— Begin Text segment —
“Web Design Tools Can Increase Your Productivity Ten Fold”

It is no secret that if you don’t plan your work ahead, you will more than likely fail to achieve your wanted results. This goes for almost all walks of life. In this blog I talk through the web design tools and workflow methods I use to get each and every project done.

1. Sitemap Creation

The first stage of my design process is to create a sitemap of the product I’m working on. This allows the specification of the product to be translated into a visual representation of how it will be structured. A sitemap shows the pages the website will contain, how these pages will be arranged, and how users will navigate between them.

Web Design Tools - Site Map

 2. Sketching

When you’ve established the structure of the website, it’s time to think about the layout of its pages.

Sketching is fast, making it a great time to explore the different directions you could take your design. This means you’re not wasting large amounts of time spent experimenting with ideas that won’t eventually make the cut, and ensures any delays that occur as a result are out of the way early-on, at a stage where significant time and effort is yet to be invested in the project.

You can sketch the traditional way with pen and paper (I like plain A4 or Dot Grid books) or with drawing apps like Paper for iPad. Of all the web design tools out there, Paper has been one of my favourites.

Web Design Tools - Wireframe Sketching

 3. Wireframing

When you’re done sketching the individual pages of your website you need to create them in digital format so they can be presented to the client.

There are various web design tools out there (Balsamiq Mockups and OmniGraffle to name a few) that have been created primarily for use in the wireframing stage of a project. Amongst other time saving features, these tools contain libraries of commonly used interface elements that you can simply drag and drop on to your wireframes without having to create them from scratch.

I however prefer to create wireframes using the same application I will later use to handle the visual design of the website (We use Sketch 3 at Spudd Mobile, which has replaced Photoshop as our application of choice for designing websites and mobile apps). This ensures I don’t unnecessarily spend time creating the same elements twice.

Web Design Tools - Wireframes

 4. Prototyping

Next up, it’s time to use your wireframes to create a functioning prototype of your website.

Thanks to web design tools like InVision, Marvel, and UXPin, prototyping has never been so easy.
— End Text segment —
— Begin Extracted data —
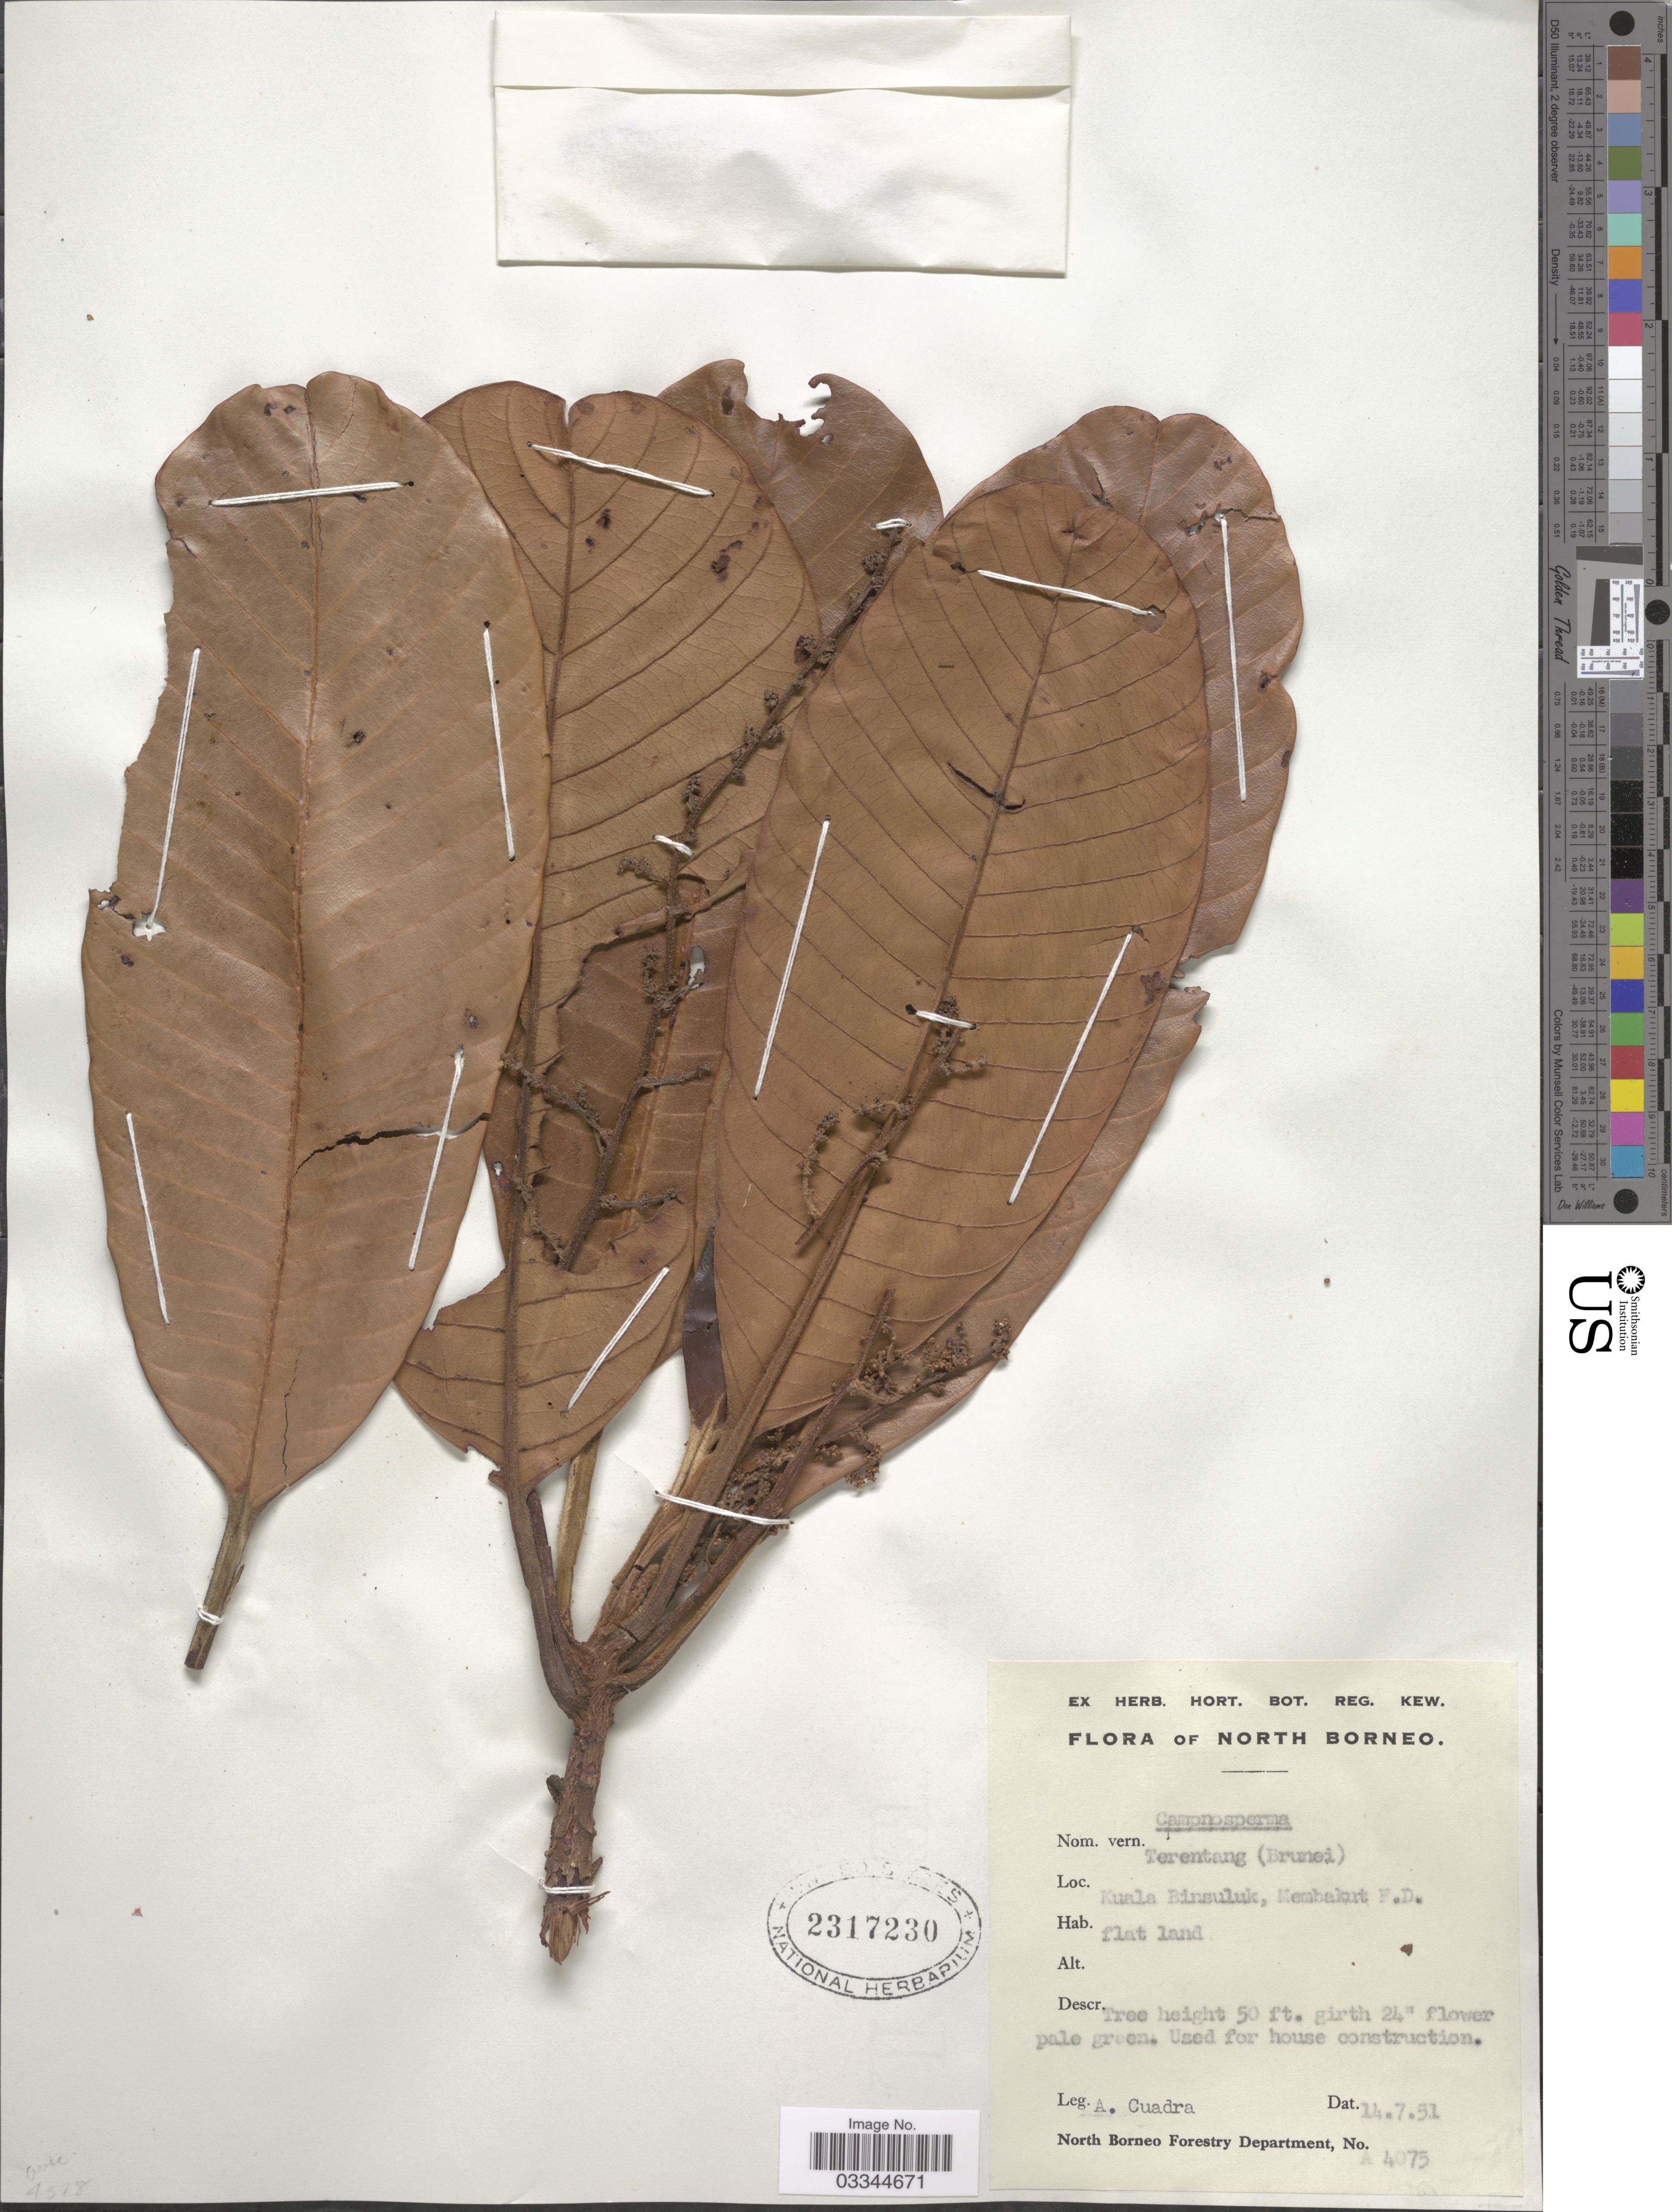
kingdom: Plantae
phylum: Tracheophyta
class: Magnoliopsida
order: Sapindales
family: Anacardiaceae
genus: Campnosperma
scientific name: Campnosperma sp.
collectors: A. Cuadra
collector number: A4075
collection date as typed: Transcribed d/m/y: 14/7/51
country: Malaysia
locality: North Borneo, Kuala Binsuluk, Membakut F.D.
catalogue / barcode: US 2317230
— End Extracted data —
§ Exercise set:
[1] Update the web design tools article starting at "Web Design Tools - Site" and ending at "of my favourites.", replacing "pen and paper" with "pencil and notebook".
[2] Please continue the web design tools article from the point where it stops.
These rows have no connection to the web design tools article.

§ The results:
[1]
Web Design Tools - Site Map

 2. Sketching

When you’ve established the structure of the website, it’s time to think about the layout of its pages.

Sketching is fast, making it a great time to explore the different directions you could take your design. This means you’re not wasting large amounts of time spent experimenting with ideas that won’t eventually make the cut, and ensures any delays that occur as a result are out of the way early-on, at a stage where significant time and effort is yet to be invested in the project.

You can sketch the traditional way with pencil and notebook (I like plain A4 or Dot Grid books) or with drawing apps like Paper for iPad. Of all the web design tools out there, Paper has been one of my favourites.

[2]
By linking pages and adding things like gestures and transitions, you can produce a usable version of your website design quickly and easily. This enables yourself, your team, your client, and other user testers to interact with the website before a single line of code has been written.

Creating a prototype after your wireframes have been approved but before you’ve begun to tackle the visual design of the website ensures focus is fixed firmly on the things that matter; the usability of your design. This means time isn’t wasted critiquing styling decisions like colour and typography when there are far more important issues to deal with. In addition, feedback on your prototype will be much faster to action since they only need to be applied to wireframes rather than full-blown comps.

Web Design Tools - Invision Prototyping

 5. Inspiration and Stylistic Discovery

You’re done testing the prototype, and you’ve received the feedback you were after. You’ve adjusted your wireframes based on this feedback and you’ve got a design that’s in much better shape than it was before. You’re now ready to start thinking about how it’ll look.

I try not to spend too much time thinking about aesthetics until I’ve nailed the user experience. My primary objective when exploring different options is to ensure first and foremost that my styling decision improve clarity. It’s not just about creating pretty pixels; aesthetics alone does not make a website clearer, easier to understand, or simpler to use.

Dribbble is always a good source of inspiration. I like to browse through shots and save my favourites in a folder on my system. When my creative juices are a little stagnant, I turn to them for a top-up. These days I tend to use Dribbble more for visual stimulation than exploring potential page layouts. It’s still a great community, but lately there seems to be more and more focus on sharing pretty pixels than examples of solid user experience design.

There’s also plenty of styling inspiration to be found on Pinterest with a simple search of “website design” or something similar.

I tend to source fonts from Google Fonts, who have a good collection of open-source, web-optimised font families. Other popular websites include Fonts.com and Font Squirrel.

Unsplash, picjumbo, and raumrot are all great places to get your hands on high quality images that are free for both personal and commercial use.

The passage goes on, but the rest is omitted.